Samuel Johnson Hitchcock


Samuel Johnson Hitchcock was an American lawyer and judge who taught at New Haven Law School, which was absorbed by Yale University as their Yale Law School. He was also a railroad executive who served as president of the New Haven Railroads.

Early life

Hitchcock was born on February 4, 1786 in Woodbury, Connecticut. He was the eldest of twelve children born to and Mary Hitchcock and Benjamin Hitchcock.
He was a descendant of Matthias Hitchcock, who came over from England and settled in New Haven, Connecticut in 1635. His paternal grandparents were Abigail Olds Hitchcock and Benjamin Hitchcock.
Since his family did not have funds for his education, he trained as a mechanic. His "great love of reading and education" and attracted the attention of the Rev. Azel Backus, who assisted in preparing him for college. He went on to attend Yale College and graduated as the valedictorian of his in 1809. After attending Litchfield Law School in 1809, he studied under fellow Yale alumnus and lawyer Seth Perkins Staples, taught for two years at Fairfield Academy, before working as a tutor at Yale for several years until he resigned in 1814 and consequently passed the bar in New Haven.

Career

In 1815, he entered practice in New Haven. From 1820 to 1824, he was a partner in Staples & Hitchcock. After he became a teacher at New Haven Law School, Hitchcock divided his time between his legal practice and his teaching equally.
From 1838 to 1842, he was a Judge of the New Haven County Court. While Judge, he served as Mayor of New Haven from 1839 to 1841. From 1842 until 1844, he was Chief Judge of the New Haven County Court. He also served as a Judge of the Court of Common Pleas.

New Haven Law School

In 1820, Hitchcock became affiliated with his former instructor, Seth Perkins Staples, as a teacher at New Haven Law School, his private law school.

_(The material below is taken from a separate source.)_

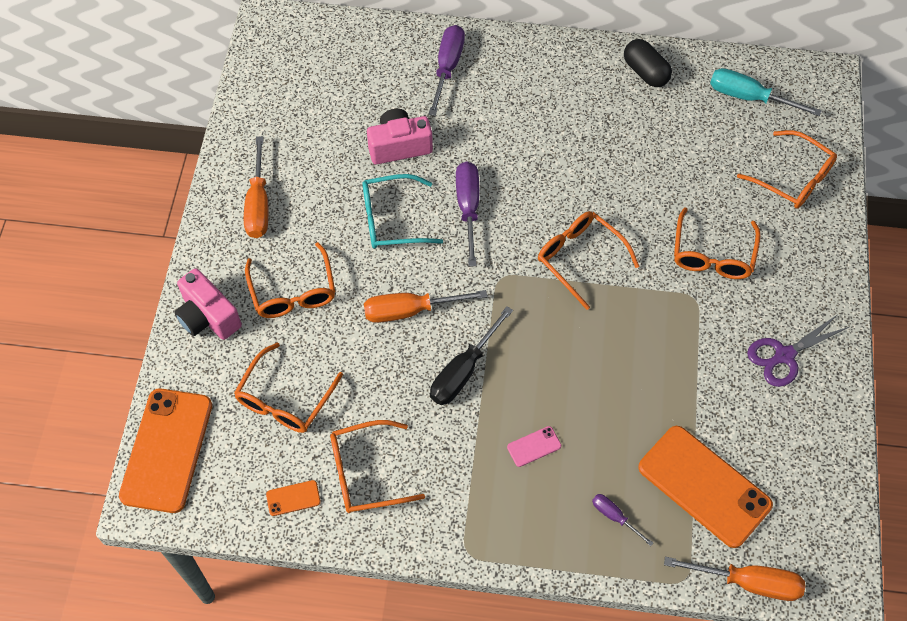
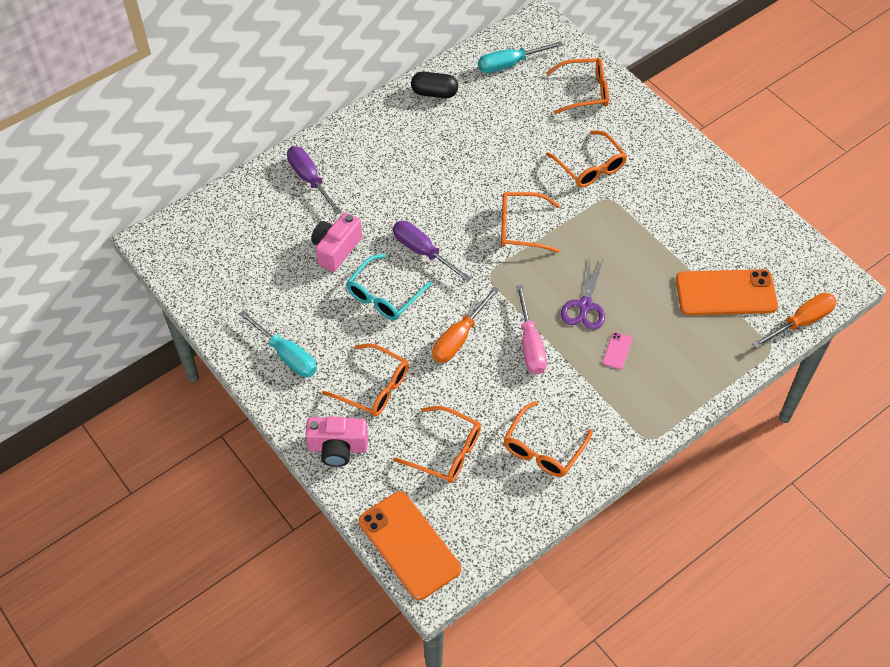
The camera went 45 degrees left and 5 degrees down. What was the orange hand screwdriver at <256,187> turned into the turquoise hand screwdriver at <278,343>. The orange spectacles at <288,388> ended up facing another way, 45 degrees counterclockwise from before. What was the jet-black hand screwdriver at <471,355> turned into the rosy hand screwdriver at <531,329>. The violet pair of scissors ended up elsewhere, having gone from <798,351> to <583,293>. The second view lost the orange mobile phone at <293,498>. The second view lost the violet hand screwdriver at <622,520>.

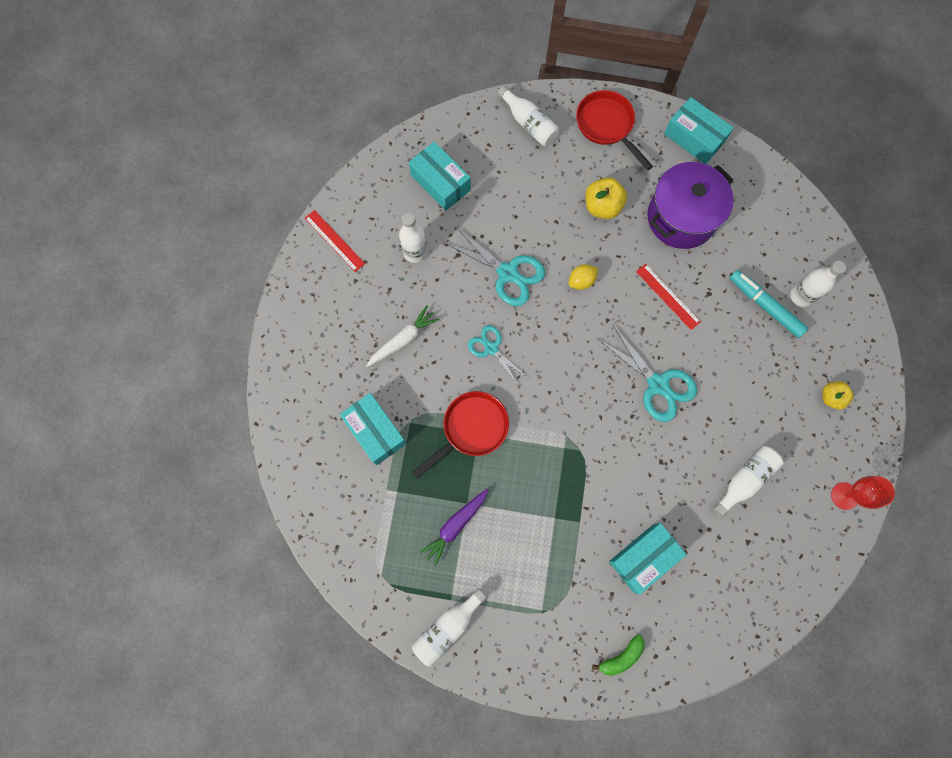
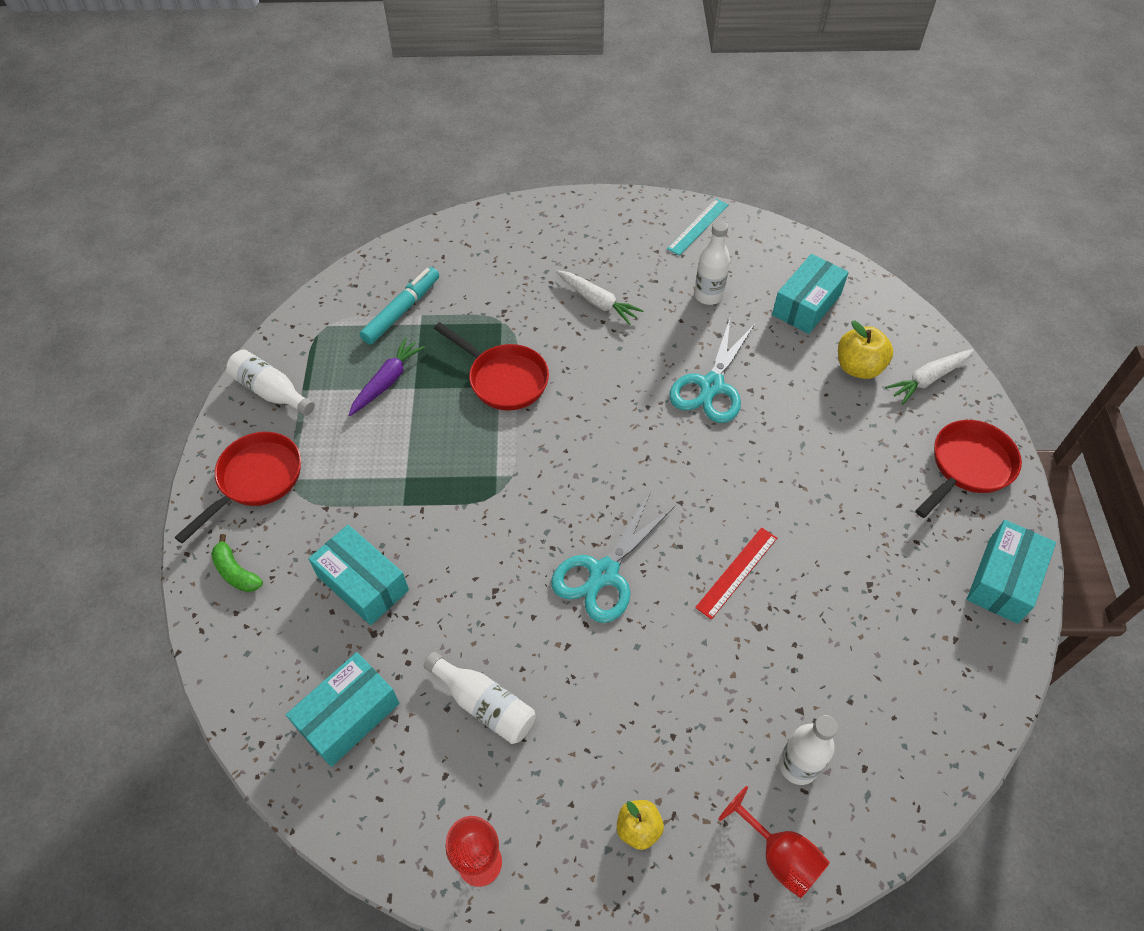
The camera went 80 degrees right and 20 degrees down. The second view gained the red frying pan at <237,488>. The turquoise box ended up elsewhere, having gone from <373,429> to <343,709>. The violet root vegetable at <454,527> ended up facing another way, 90 degrees clockwise from before. The turquoise felt pen ended up elsewhere, having gone from <769,304> to <399,306>. What was the red measuring stick at <335,241> turned into the turquoise measuring stick at <698,227>. The second view gained the red goblet at <774,842>. The yellow apple fruit ended up elsewhere, having gone from <606,198> to <865,350>. Where the white drink bottle stood at <528,116>, the white root vegetable came to stand at <929,376>. The second view lost the turquoise pair of scissors at <498,355>. The second view lost the yellow lemon at <583,277>. The second view lost the violet pot at <690,205>.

After Staples moved to New York City in 1824, Hitchcock took control of the law school with Judge David Daggett who assisted him in his teaching. The school's affiliation with Yale began in the mid-1820s and in 1830, Hitchcock was made an instructor in law by Yale, even though his law school still remained separate. In 1842, he received an honorary degree of Doctor of Laws from Yale and, in 1843, the school's students began receiving Yale degrees. In 1846, a formal act of the Yale Corporation made the law department a branch of the college.
Hitchcock's law library became the beginning for Yale Law Library collection.

Business career

From its inception in 1833, he was a member of the first Board of Directors of the Hartford and New Haven Railroad. The first railroad built in the state of Connecticut and an important direct predecessor of the New York, New Haven and Hartford Railroad, he served as its President from 1837 to 1840. It built northwards from New Haven, opening its first segment in 1838, and reaching Hartford in December 1839. An agreement was signed with the New Haven and New York steamboat line to provide connecting steamboat service to New York City upon the railroad's opening.
He was also affiliated with the Farmington Canal Company. At the time of his death in 1845, he was working to establish a railroad between New Haven and Albany, New York.

Personal life

On May 18, 1818, Hitchcock was married to Laura Coan, a daughter of Simeon Coan and Parnel Coan, of Guilford. Before her death from consumption in 1832, they were the parents of five children, two sons and three daughters, including:
After her death, Hitchcock married Narcissa Whittemore on December 25, 1834 in Fredericksburg, Virginia. The daughter of merchant and ship owner Walter Perry and Elizabeth Burr Perry, of Southport, she was the widow of Joseph Whittemore, of Fredericksburg, who died in Fairfield in July 1831. Narcissa's brother was Oliver Henry Perry, the Secretary of the State of Connecticut who served as Speaker of the Connecticut House of Representatives. She died, eleven years later, while on a trip to Southport. Together, they had one son:
  • Samuel Whittemore Hitchcock, who graduated from Yale in 1856; he spent much of his life in France and Switzerland.
Hitchcock died in New Haven, Connecticut on August 31, 1845.

Descendants

Through his son Charles, he was a grandfather of George Hitchcock, an artist who married Henrietta Walker Richardson before marrying fellow artist Cecil Jay.